CFIUS is a cross-government panel that includes representatives from the US departments of Commerce, Defense, Energy, Justice, State, and Homeland Security and is chaired by the treasury secretary. One article I read also includes the U.S. Trade Representative and the head of the White House’s Office of Science and Technology Policy as members. Not matter exactly; it’s a broad group of heavy hitters, with many different concerns about the US’ economic competitiveness and security.

You can see what CFIUS requires from companies that have to submit a deal for review here, however, none of it is ever made public so we can’t actually tell what’s being asked or answered. According to the New York Times, CFIUS has the “authority to intervene and review pending or completed transactions, without being asked by any of the companies involved, if members of the committee think a deal that could raise national security concerns”. If a deal is seen as affecting US security interests, CFIUS sends that info to the President who can then force a deal to be cancelled. (Scary, that.) As far as I can tell, though, it rarely comes to that as the companies voluntarily cancel the deal. (And how “voluntary” is that? Also scary.)

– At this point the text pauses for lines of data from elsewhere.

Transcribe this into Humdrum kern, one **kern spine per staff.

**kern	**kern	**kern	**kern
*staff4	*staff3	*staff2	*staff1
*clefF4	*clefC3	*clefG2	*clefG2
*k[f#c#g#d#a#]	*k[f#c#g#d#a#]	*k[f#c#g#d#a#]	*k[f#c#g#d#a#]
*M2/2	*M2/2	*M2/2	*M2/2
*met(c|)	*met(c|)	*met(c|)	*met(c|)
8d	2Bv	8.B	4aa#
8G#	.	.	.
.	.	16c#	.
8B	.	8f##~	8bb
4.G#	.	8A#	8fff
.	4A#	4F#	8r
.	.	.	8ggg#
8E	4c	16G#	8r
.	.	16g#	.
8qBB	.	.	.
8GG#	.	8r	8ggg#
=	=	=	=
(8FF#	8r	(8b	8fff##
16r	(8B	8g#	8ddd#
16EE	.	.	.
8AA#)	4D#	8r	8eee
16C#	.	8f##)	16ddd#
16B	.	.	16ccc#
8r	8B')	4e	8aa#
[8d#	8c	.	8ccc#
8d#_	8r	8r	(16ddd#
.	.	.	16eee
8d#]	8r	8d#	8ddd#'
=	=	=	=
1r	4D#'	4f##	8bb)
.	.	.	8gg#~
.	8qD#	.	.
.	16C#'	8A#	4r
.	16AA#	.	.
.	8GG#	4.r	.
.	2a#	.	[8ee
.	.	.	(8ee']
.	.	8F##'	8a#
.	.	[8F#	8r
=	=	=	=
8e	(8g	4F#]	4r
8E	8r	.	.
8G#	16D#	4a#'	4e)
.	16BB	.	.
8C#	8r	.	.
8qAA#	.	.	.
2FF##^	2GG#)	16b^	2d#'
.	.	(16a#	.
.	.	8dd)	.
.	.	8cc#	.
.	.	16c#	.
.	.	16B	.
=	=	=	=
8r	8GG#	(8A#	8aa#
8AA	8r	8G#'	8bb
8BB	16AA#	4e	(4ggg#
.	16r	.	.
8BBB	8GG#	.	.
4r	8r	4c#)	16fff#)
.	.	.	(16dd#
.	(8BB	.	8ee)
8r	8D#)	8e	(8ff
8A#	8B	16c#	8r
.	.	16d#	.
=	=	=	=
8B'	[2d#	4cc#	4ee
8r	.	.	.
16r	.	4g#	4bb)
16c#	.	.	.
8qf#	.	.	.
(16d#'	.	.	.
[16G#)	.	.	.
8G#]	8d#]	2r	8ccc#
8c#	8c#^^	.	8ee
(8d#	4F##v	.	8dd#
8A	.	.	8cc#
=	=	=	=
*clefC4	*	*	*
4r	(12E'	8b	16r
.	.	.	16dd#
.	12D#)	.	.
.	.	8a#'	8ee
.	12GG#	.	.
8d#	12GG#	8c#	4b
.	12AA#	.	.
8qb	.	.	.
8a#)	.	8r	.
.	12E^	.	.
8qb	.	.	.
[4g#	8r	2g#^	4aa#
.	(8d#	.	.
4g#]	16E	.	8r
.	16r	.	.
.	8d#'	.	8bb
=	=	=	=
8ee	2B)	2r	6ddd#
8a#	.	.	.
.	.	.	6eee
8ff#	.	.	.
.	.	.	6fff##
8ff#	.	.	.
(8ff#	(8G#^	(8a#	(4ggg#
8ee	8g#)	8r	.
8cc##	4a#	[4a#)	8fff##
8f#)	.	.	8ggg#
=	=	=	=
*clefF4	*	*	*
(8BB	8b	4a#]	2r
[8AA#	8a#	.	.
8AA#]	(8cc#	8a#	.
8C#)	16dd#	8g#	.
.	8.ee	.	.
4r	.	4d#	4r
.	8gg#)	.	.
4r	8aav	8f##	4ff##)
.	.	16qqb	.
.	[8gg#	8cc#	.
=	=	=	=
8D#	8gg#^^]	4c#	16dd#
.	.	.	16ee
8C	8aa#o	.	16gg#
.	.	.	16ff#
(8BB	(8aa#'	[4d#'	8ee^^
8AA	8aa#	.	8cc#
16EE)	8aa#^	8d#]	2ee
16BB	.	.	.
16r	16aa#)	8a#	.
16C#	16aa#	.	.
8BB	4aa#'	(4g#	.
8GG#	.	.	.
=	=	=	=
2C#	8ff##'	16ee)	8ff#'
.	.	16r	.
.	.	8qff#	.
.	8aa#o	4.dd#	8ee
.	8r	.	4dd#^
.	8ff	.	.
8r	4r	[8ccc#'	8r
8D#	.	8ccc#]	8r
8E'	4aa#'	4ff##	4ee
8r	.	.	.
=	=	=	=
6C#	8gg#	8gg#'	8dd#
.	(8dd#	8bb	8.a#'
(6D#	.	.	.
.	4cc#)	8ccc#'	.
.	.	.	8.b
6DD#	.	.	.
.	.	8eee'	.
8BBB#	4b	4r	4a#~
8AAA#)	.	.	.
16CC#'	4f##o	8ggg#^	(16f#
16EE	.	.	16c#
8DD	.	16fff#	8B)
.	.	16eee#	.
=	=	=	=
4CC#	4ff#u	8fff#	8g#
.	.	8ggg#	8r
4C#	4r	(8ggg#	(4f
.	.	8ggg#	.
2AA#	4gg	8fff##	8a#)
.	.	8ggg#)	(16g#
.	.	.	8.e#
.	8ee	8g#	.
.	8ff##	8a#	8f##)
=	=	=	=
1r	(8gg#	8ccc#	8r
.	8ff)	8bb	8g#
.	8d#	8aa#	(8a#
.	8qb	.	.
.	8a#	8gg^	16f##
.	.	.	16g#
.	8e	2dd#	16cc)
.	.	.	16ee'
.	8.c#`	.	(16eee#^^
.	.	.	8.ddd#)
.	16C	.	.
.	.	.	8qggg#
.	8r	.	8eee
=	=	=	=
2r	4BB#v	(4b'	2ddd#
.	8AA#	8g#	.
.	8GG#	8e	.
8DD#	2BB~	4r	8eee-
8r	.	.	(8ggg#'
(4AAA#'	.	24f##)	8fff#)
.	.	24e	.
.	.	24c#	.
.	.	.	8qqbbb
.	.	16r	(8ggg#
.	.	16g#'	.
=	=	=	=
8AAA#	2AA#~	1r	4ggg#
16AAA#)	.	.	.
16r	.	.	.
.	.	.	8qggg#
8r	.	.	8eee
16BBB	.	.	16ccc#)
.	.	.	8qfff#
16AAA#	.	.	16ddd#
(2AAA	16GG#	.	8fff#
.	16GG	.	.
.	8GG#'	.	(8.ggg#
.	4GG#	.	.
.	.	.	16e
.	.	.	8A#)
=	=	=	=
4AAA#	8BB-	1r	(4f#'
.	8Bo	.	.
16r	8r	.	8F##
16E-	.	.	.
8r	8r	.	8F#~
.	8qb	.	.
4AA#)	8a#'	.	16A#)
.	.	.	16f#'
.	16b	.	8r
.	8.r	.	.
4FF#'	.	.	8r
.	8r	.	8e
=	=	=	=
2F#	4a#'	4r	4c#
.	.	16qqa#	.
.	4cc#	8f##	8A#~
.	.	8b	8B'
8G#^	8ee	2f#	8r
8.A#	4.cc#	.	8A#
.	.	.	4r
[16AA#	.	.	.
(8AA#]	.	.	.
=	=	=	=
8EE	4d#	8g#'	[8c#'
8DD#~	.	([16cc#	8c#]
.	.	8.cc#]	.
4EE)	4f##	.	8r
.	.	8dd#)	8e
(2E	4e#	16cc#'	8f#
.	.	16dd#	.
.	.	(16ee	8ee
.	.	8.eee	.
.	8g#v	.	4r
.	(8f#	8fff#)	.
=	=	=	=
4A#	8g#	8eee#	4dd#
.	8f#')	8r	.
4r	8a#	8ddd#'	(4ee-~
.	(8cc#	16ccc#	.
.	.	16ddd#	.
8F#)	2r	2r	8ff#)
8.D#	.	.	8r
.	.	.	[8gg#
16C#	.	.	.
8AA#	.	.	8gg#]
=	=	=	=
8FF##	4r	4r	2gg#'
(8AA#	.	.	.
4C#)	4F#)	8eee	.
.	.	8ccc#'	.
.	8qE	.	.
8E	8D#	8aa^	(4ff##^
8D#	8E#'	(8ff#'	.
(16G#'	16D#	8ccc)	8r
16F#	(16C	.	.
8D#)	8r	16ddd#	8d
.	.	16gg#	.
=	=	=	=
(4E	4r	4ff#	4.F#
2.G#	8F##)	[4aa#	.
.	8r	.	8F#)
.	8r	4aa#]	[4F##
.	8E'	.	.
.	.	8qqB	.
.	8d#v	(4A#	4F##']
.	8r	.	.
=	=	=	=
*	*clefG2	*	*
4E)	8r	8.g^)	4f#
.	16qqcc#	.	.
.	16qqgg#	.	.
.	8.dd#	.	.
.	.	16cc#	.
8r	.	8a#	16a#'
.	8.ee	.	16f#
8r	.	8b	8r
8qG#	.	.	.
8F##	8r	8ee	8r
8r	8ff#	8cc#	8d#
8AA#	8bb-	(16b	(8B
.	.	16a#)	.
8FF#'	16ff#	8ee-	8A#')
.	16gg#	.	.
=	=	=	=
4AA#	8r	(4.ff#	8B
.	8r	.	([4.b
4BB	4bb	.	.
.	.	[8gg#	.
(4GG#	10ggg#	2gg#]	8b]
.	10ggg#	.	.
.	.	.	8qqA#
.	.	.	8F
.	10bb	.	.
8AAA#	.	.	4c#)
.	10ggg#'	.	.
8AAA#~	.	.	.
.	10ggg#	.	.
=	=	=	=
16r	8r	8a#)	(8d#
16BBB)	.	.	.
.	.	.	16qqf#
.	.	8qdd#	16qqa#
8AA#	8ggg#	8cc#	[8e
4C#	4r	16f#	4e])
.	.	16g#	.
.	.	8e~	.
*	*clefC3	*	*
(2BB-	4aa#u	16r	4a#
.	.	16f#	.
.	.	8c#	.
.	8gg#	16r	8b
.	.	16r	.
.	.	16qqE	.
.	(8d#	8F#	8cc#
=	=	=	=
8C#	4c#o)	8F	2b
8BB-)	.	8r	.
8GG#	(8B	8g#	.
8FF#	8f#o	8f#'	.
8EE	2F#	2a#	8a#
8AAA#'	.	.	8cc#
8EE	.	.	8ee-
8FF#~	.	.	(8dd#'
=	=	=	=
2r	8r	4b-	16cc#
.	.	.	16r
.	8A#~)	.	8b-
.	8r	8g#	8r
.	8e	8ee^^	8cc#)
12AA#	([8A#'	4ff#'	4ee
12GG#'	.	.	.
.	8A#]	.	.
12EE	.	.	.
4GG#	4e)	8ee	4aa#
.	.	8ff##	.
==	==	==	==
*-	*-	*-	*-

It’s an interesting counterpoint to the open source, co-develop, freely-shared ethos prevalent in a lot of IT today. Reuters says that CFIUS may be using its powers to prevent China and others from investing in AI, machine learning and other “cutting-edge technologies developed in the United States could be used by China to bolster its military capabilities and perhaps even push it ahead in strategic industries … [and that] joint ventures, minority stakes and early-stage investments in start-ups” aren’t subject to CFIUS reviews and therefore could endanger national security and competitiveness. Reuters singles out China, but the same argument could be made for any country or investor group that’s seeking a military or economic advantage. TechCrunch has a great history of CFIUS, given that very little is made public about the body’s deliberations.

Back to our little patch. As products get more complex, merging software, hardware, communications and other technology in even the simplest device, figuring out what’s sensitive and required for national security just gets tougher. Our industry relies on innovation, on people with good ideas and no money, who need venture capital to bring their ideas to market. Some of that funding comes from outside the US; will CFIUS step in to prevent those deals from happening? What impact might that have? I don’t know, since it’s difficult to trace the layers of VC funds back to US or international investors. It would at the least be chilling to have deals delayed because of a CFIUS review.

So, was AVEVA/Schneider singled out? Nope. Standard procedure since both have US-based businesses. Will future deals have to go through CFIUS? Yup — and it’s going to get more difficult and take longer, as protectionist and security-concerned legislators want to add to what CFIUS reviews.